>>>
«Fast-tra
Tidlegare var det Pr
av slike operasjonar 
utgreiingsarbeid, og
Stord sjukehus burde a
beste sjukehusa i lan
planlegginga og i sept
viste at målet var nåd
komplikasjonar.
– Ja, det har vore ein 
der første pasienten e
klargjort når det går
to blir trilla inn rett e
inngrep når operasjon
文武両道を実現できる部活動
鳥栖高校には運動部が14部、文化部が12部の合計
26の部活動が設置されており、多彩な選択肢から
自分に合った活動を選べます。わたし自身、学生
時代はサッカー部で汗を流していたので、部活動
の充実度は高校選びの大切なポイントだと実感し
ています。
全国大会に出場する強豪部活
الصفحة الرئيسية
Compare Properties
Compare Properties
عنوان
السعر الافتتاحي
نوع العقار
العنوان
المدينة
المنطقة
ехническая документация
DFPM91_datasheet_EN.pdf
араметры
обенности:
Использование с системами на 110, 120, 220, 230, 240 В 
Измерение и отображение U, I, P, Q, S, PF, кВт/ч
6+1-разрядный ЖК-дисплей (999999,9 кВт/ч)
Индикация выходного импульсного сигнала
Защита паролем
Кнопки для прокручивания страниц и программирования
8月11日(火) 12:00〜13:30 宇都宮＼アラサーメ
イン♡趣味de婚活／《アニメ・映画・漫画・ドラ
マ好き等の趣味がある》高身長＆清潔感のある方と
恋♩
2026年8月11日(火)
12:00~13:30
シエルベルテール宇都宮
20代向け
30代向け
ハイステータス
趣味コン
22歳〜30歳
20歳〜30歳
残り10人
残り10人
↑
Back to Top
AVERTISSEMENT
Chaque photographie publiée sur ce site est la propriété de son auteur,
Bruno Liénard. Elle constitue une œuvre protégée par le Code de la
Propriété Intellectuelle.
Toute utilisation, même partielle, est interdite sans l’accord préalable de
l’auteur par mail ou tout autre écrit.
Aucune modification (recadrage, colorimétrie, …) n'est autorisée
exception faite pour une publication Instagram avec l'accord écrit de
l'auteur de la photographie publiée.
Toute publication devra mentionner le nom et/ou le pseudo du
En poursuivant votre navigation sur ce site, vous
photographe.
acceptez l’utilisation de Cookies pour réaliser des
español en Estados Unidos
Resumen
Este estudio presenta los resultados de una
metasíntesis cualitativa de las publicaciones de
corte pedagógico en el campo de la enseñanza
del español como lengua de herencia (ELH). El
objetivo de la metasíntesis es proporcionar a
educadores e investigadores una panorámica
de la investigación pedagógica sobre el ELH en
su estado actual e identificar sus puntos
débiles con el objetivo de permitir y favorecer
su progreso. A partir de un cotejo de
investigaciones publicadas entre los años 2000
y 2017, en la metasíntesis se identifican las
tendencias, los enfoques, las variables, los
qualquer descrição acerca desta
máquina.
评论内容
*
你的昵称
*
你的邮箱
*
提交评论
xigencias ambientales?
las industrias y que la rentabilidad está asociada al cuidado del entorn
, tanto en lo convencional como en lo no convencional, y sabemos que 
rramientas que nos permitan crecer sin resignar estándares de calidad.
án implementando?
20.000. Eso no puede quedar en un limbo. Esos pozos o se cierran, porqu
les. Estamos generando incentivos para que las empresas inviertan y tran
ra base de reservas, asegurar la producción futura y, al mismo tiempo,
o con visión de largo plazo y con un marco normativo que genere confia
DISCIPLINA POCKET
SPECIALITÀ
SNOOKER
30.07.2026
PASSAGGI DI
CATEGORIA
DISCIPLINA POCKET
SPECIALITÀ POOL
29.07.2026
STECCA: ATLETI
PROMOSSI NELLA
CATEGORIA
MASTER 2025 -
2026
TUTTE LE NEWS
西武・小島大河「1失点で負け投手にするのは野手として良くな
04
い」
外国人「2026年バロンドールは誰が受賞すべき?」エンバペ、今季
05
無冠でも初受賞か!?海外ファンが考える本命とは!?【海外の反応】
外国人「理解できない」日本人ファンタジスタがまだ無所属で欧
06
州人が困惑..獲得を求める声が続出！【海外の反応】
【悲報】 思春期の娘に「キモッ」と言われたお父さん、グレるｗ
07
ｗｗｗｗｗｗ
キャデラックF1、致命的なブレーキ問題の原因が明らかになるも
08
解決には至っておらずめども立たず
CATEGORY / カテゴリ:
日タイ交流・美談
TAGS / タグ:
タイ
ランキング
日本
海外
<<<
[WHAT TO PRODUCE]: The answer must be every line from the records above that contains the word "publiée", copied out.

[EXERCISE RESPONSE]:
Chaque photographie publiée sur ce site est la propriété de son auteur,
l'auteur de la photographie publiée.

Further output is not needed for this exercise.